Gonococcal conjunctivitis can be treated with ceftriaxone 50 mg/kg/day given either intramuscularly or intravenously, or as a single dose treatment of 125 mg [25,35,59]. Alternative therapies include cefotaxime 100 mg intramuscularly or 25 mg/kg given either intramuscularly or intravenously every 12 hours for 7 days [58,61].
Herpetic conjunctivitis can be treated with topical trifluridine 1% solution given every two hours for 14 days and should not be administered for more than 21 days because of potential corneal epithelial toxicity, blepharitis, cannicular occlusion, and allergies [47,50,67]. First-line therapy for acute superficial herpetic keratitis outside the United States employs ganciclovir ophthalmic gel, 0.15%, applied five times a day for ten days.

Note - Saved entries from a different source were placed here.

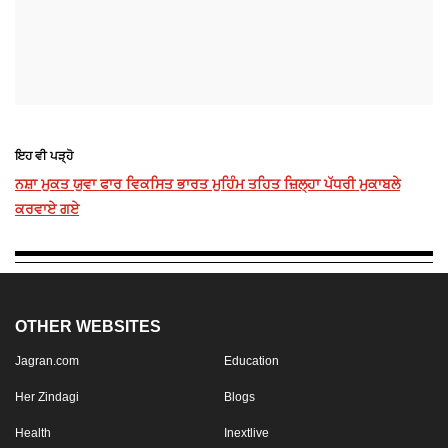
ਇਹ ਵੀ ਪੜ੍ਹੋ
ਨਸ਼ਾ ਮੁਕਤ ਯੁਵਾ ਫਾਰ ਵਿਕਸਿਤ ਭਾਰਤ ਮੁਹਿੰਮ ਤਹਿਤ ਜ਼ਿਲ੍ਹਾ ਪੱਧਰੀ ਮੁਕਾਬਲੇ
ਕਰਵਾਏ ਗਏ
OTHER WEBSITES
Jagran.com
Education
Her Zindagi
Blogs
Health
Inextlive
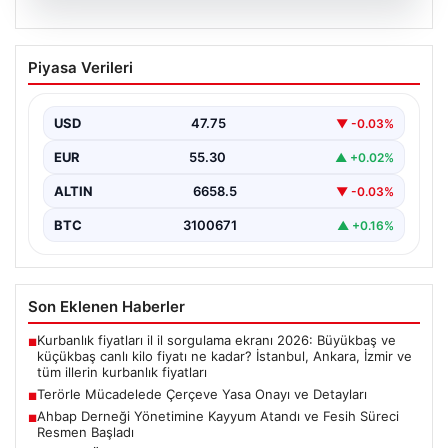
08.08.2026
Terörle Mücadelede Çerçeve Yasa
Piyasa Verileri
Onayı ve Detayları
Türkiye'nin terörle mücadelesinde yeni bir dönemi
başlatacak önemli adımlardan biri, hazırlanan ve TBMM
USD
47.75
▼ -0.03%
Adalet…
EUR
55.30
▲ +0.02%
ALTIN
6658.5
▼ -0.03%
BTC
3100671
▲ +0.16%
Son Eklenen Haberler
Kurbanlık fiyatları il il sorgulama ekranı 2026: Büyükbaş ve
■
küçükbaş canlı kilo fiyatı ne kadar? İstanbul, Ankara, İzmir ve
tüm illerin kurbanlık fiyatları
Terörle Mücadelede Çerçeve Yasa Onayı ve Detayları
■
Ahbap Derneği Yönetimine Kayyum Atandı ve Fesih Süreci
■
Resmen Başladı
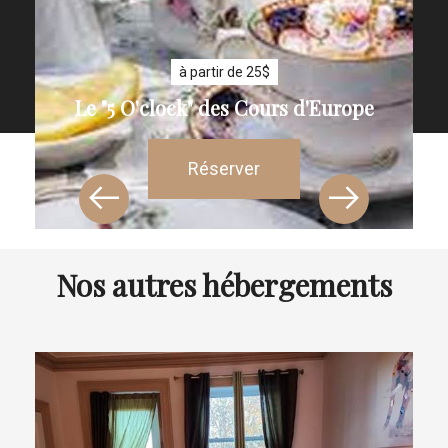
à partir de 25$
Le "5 O'clock" des Cours d'Europe
Réserver
Nos autres hébergements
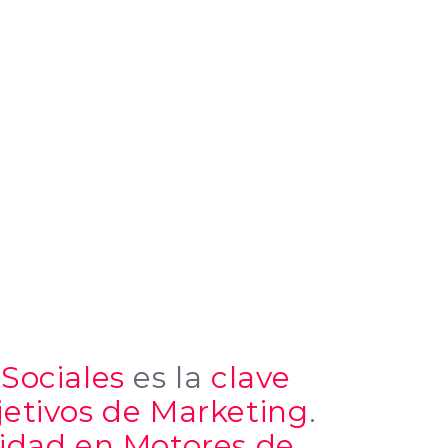
Sociales
es la
clave
jetivos de Marketing
.
cidad en Motores de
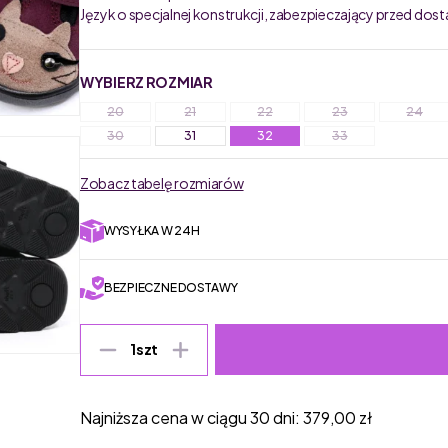
Język o specjalnej konstrukcji, zabezpieczający przed do
WYBIERZ ROZMIAR
20
21
22
23
24
30
31
32
33
Zobacz tabelę rozmiarów
WYSYŁKA W 24H
BEZPIECZNE DOSTAWY
1
szt
Najniższa cena w ciągu 30 dni:
379,00
zł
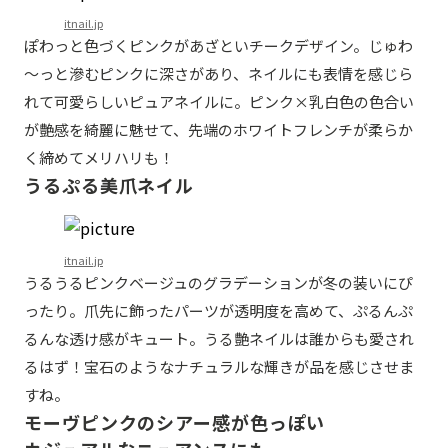
itnail.jp
ぽわっと色づくピンクがあざといチークデザイン。じゅわ
～っと滲むピンクに深さがあり、ネイルにも表情を感じら
れて可愛らしいピュアネイルに。ピンク×乳白色の色合い
が艶感を綺麗に魅せて、先端のホワイトフレンチが柔らか
く締めてメリハリも！
うるぷる美爪ネイル
itnail.jp
うるうるピンクベージュのグラデーションが冬の装いにぴ
ったり。爪先に飾ったパーツが透明度を高めて、ぷるんぷ
るんな透け感がキュート。うる艶ネイルは誰からも愛され
るはず！宝石のようなナチュラルな輝きが品を感じさせま
すね。
モーヴピンクのシアー感が色っぽい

Another study suggests using this gel five times daily until the corneal ulcer heals, then three times daily for a week [67] . Many pediatricians also use either oral acyclovir 30 mg/kg/day for 10 days or intravenous acyclovir 10 mg/kg or 500 mg/m2 every 8 hours for 10 days [50].
The diagnosis of neonatal conjunctivitis must be made promptly to facilitate rapid initiation of effective therapy. It cannot be overemphasized how primary healthcare workers, obstetrics gynecology specialists, neonatologists, ophthalmologists and other medical staff should be educated and made aware about the global impact of this disease. Ophthalmia neonatorum is a major preventable cause of childhood blindness and with efforts on all levels, this can be eradicated.